Data in this exercise START

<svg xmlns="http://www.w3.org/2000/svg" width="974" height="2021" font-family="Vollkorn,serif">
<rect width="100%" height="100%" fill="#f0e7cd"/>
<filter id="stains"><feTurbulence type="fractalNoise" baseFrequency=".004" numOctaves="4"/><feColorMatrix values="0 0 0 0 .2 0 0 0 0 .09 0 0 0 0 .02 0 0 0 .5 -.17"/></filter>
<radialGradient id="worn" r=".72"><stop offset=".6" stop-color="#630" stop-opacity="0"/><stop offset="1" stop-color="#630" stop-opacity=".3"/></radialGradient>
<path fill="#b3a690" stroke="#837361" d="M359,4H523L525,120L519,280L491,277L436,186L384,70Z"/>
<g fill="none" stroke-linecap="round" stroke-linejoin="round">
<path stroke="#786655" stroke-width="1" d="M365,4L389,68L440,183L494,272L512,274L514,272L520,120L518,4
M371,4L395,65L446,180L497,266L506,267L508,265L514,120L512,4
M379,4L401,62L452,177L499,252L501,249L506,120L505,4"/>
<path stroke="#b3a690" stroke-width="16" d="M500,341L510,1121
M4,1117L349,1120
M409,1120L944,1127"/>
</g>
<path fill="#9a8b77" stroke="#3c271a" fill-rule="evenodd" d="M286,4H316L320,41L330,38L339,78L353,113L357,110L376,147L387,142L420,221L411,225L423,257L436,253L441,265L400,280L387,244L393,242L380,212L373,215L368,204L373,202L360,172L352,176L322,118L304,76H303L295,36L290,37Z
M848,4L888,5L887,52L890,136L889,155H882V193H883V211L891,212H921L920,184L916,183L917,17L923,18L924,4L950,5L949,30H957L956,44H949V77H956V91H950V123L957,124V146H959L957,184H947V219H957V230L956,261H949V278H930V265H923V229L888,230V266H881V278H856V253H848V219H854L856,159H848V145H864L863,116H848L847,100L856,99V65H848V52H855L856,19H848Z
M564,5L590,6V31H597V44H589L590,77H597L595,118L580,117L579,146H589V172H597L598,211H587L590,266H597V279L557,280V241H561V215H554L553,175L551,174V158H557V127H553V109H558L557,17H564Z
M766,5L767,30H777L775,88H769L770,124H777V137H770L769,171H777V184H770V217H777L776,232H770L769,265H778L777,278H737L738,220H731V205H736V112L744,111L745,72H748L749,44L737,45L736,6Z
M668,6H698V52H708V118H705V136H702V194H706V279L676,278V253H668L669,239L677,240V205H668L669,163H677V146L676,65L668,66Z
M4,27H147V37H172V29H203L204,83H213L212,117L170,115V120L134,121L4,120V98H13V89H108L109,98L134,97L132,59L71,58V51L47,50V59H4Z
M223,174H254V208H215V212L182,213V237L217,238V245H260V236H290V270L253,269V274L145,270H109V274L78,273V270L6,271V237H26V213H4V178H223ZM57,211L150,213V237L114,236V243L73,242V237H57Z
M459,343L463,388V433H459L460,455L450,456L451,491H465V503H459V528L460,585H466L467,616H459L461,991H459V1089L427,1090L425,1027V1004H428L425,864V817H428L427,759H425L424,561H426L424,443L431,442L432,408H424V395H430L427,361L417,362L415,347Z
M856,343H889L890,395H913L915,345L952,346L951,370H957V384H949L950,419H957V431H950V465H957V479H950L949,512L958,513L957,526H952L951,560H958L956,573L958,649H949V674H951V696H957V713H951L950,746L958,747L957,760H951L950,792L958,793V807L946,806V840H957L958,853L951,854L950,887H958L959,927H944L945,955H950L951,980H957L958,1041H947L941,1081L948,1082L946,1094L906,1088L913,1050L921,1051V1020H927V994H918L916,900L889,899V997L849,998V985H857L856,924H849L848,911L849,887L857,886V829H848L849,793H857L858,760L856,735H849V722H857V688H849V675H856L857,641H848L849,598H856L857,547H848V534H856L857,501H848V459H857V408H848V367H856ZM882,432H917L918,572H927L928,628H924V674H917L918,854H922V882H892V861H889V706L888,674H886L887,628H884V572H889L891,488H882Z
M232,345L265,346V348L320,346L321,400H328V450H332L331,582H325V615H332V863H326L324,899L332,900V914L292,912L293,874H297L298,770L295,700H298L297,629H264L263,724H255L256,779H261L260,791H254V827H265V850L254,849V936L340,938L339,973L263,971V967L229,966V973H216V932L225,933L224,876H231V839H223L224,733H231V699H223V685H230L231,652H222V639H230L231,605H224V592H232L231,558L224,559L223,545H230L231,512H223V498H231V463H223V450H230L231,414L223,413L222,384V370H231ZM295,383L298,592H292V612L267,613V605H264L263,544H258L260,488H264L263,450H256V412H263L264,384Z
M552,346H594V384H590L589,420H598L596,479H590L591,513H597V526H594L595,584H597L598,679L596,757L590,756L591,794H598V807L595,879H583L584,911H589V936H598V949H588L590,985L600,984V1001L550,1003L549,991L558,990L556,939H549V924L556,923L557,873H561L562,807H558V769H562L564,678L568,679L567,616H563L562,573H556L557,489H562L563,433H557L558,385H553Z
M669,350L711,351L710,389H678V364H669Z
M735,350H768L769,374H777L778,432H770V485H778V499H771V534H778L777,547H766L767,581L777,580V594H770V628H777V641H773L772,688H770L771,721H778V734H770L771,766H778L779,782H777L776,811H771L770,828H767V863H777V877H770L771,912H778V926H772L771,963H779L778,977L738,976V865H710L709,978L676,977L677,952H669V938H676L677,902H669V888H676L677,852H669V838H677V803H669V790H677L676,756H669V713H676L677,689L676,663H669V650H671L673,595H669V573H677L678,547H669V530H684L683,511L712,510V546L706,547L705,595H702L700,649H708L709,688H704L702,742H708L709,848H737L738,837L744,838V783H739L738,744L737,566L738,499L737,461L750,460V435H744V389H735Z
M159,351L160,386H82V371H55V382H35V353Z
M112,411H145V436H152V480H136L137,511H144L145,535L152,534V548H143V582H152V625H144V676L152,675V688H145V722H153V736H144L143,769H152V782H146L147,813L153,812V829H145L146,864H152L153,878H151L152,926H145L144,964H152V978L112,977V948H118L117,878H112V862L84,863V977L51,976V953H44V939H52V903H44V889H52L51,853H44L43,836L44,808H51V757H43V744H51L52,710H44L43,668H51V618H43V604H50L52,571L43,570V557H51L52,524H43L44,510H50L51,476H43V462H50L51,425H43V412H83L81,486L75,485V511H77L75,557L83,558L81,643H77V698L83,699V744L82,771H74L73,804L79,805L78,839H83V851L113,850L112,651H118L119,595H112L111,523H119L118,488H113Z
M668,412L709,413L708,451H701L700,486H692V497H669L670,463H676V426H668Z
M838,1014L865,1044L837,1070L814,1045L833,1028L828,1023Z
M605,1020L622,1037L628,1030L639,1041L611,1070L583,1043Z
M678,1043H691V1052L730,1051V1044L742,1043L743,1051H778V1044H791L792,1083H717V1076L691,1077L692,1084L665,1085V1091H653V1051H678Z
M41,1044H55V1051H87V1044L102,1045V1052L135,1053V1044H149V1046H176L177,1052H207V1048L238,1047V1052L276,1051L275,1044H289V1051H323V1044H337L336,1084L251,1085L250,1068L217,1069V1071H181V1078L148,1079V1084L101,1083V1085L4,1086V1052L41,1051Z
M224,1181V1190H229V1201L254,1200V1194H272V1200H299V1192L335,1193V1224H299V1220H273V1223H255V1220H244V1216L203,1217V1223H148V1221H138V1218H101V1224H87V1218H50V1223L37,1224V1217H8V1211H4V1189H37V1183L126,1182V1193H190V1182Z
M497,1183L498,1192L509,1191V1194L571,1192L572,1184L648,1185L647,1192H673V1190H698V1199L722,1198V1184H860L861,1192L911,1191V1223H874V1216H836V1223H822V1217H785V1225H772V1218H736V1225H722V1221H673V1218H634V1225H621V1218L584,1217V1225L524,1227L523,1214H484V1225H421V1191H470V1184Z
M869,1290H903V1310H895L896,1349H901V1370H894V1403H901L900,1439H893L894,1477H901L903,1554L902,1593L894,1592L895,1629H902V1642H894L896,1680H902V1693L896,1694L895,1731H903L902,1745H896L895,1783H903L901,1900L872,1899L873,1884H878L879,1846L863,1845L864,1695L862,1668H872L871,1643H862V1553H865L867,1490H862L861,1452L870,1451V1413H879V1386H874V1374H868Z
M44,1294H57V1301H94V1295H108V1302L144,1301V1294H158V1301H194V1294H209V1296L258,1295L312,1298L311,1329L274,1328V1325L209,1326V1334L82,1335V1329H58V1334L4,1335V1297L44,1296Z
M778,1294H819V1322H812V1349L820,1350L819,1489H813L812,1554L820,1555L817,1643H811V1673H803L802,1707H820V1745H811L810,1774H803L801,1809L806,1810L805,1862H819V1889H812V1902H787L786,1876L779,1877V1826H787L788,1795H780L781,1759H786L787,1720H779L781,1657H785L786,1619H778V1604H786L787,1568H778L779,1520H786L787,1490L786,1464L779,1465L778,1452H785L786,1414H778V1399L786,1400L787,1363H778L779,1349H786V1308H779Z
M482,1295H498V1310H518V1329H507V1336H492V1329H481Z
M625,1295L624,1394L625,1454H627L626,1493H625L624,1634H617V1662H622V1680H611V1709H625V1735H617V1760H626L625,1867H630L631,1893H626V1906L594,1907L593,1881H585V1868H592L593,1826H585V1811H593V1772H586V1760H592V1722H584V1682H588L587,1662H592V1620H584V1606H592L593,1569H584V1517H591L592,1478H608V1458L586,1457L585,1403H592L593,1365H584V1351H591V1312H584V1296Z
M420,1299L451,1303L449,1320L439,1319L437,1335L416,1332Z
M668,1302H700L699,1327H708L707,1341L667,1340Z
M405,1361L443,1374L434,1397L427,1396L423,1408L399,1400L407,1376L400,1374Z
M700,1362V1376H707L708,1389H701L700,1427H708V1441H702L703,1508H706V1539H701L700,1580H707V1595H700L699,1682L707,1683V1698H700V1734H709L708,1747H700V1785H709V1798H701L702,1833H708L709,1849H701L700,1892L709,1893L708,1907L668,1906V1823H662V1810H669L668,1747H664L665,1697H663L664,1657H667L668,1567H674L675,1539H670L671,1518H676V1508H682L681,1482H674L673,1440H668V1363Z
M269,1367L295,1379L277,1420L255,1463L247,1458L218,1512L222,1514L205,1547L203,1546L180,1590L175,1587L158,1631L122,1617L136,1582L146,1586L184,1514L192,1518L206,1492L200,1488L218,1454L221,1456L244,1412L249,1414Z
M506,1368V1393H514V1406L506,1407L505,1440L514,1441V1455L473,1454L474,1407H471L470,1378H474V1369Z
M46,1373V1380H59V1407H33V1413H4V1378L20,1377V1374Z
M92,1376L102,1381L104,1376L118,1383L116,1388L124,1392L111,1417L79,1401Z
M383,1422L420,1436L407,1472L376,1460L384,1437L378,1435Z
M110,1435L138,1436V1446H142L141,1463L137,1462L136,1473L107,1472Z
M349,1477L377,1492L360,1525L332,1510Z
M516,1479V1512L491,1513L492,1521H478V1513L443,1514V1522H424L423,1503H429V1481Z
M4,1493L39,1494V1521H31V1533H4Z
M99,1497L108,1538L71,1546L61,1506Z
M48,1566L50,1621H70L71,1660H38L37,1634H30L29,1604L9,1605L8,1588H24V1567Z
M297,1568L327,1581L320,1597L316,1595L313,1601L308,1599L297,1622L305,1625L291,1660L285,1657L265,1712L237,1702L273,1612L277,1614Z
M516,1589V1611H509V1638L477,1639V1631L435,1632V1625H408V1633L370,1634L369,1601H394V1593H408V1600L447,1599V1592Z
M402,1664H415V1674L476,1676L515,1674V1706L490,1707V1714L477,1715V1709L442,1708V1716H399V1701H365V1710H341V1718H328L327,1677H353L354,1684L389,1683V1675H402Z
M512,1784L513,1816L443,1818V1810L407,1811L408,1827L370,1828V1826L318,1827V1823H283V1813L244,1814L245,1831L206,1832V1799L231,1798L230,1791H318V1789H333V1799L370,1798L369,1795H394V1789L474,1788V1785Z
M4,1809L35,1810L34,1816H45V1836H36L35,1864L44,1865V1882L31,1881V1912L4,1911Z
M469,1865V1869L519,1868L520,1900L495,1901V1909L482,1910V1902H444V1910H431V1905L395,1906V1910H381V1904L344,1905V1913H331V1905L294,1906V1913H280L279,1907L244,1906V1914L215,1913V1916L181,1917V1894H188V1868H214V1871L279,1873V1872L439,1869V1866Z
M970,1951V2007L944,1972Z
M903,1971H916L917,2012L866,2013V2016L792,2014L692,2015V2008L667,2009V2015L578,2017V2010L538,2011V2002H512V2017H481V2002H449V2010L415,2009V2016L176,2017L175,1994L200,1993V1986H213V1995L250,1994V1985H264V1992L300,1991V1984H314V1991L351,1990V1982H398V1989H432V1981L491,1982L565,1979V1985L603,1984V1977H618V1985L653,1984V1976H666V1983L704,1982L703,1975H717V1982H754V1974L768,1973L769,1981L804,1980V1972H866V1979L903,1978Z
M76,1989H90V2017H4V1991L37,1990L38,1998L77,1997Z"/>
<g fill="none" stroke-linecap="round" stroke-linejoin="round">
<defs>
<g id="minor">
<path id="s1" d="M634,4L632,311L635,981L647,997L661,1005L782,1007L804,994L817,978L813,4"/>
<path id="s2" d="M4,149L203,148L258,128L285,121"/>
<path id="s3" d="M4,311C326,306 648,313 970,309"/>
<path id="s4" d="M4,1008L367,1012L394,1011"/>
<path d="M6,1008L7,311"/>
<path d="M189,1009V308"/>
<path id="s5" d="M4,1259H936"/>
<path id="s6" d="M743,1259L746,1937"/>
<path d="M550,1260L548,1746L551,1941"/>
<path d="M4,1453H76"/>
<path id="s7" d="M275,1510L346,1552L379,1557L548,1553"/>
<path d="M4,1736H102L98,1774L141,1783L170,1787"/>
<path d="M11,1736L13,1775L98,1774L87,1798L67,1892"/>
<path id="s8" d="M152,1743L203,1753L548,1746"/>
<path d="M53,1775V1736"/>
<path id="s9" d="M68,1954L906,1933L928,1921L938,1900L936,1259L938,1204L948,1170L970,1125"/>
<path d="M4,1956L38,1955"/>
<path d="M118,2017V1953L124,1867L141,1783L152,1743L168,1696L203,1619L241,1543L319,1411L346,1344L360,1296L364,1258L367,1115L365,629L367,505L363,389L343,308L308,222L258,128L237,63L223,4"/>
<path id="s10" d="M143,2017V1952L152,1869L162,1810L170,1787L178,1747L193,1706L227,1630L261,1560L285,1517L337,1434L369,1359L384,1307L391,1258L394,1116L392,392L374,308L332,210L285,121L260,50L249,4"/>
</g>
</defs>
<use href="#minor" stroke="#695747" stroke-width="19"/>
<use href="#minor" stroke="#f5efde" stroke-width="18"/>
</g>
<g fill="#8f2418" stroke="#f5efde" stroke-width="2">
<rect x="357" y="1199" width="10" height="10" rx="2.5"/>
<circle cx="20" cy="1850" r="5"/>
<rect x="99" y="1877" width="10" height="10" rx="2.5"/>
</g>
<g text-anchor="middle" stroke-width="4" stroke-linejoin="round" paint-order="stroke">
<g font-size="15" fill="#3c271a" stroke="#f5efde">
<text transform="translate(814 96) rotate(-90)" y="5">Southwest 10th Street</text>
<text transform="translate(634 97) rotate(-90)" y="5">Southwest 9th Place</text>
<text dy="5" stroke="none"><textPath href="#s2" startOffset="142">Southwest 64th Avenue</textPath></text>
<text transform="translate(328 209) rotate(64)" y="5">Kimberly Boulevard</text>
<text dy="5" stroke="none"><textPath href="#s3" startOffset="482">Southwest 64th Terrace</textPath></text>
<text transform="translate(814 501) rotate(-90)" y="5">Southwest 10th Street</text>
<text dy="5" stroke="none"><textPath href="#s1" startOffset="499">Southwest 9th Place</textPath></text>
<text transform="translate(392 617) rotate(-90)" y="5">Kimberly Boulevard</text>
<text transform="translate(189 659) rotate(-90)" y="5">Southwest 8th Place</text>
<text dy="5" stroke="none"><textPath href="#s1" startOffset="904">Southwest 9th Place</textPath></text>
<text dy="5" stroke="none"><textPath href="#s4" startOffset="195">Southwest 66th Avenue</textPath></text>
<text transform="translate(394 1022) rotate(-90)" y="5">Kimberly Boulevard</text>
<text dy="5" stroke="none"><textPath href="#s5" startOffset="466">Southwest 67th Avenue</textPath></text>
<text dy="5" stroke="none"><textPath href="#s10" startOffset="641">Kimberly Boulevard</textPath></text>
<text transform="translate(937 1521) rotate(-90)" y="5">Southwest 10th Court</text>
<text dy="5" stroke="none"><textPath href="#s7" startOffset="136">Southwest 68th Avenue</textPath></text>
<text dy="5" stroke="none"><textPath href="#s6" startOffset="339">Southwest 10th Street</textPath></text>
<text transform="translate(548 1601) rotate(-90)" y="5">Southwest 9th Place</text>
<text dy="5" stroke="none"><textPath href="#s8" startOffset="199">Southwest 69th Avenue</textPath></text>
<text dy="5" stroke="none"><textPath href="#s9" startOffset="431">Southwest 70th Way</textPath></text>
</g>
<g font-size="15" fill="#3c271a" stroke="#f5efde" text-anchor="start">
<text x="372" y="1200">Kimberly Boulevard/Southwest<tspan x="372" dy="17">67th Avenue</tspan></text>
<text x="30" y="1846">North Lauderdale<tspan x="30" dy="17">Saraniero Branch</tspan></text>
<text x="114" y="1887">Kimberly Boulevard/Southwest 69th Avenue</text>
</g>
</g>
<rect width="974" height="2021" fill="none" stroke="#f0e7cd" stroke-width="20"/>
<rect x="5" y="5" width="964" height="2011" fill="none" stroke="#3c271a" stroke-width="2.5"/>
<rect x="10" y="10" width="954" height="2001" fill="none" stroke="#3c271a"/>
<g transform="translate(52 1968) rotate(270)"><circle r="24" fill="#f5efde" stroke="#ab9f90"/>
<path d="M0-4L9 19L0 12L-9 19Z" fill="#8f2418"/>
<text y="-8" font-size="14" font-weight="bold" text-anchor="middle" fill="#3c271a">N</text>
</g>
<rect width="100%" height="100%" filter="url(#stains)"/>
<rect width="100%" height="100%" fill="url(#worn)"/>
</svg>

Data in this exercise END

Out of the data above, transcribe exactly and only the lines starting with the line that has "M159,351L160,386H82V371H55V382H35V353Z" and going on through the line that has "M605,1020L622,1037L628,1030L639,1041L611,1070L583,1043Z", both included.

:: Result of the exercise ::
M159,351L160,386H82V371H55V382H35V353Z
M112,411H145V436H152V480H136L137,511H144L145,535L152,534V548H143V582H152V625H144V676L152,675V688H145V722H153V736H144L143,769H152V782H146L147,813L153,812V829H145L146,864H152L153,878H151L152,926H145L144,964H152V978L112,977V948H118L117,878H112V862L84,863V977L51,976V953H44V939H52V903H44V889H52L51,853H44L43,836L44,808H51V757H43V744H51L52,710H44L43,668H51V618H43V604H50L52,571L43,570V557H51L52,524H43L44,510H50L51,476H43V462H50L51,425H43V412H83L81,486L75,485V511H77L75,557L83,558L81,643H77V698L83,699V744L82,771H74L73,804L79,805L78,839H83V851L113,850L112,651H118L119,595H112L111,523H119L118,488H113Z
M668,412L709,413L708,451H701L700,486H692V497H669L670,463H676V426H668Z
M838,1014L865,1044L837,1070L814,1045L833,1028L828,1023Z
M605,1020L622,1037L628,1030L639,1041L611,1070L583,1043Z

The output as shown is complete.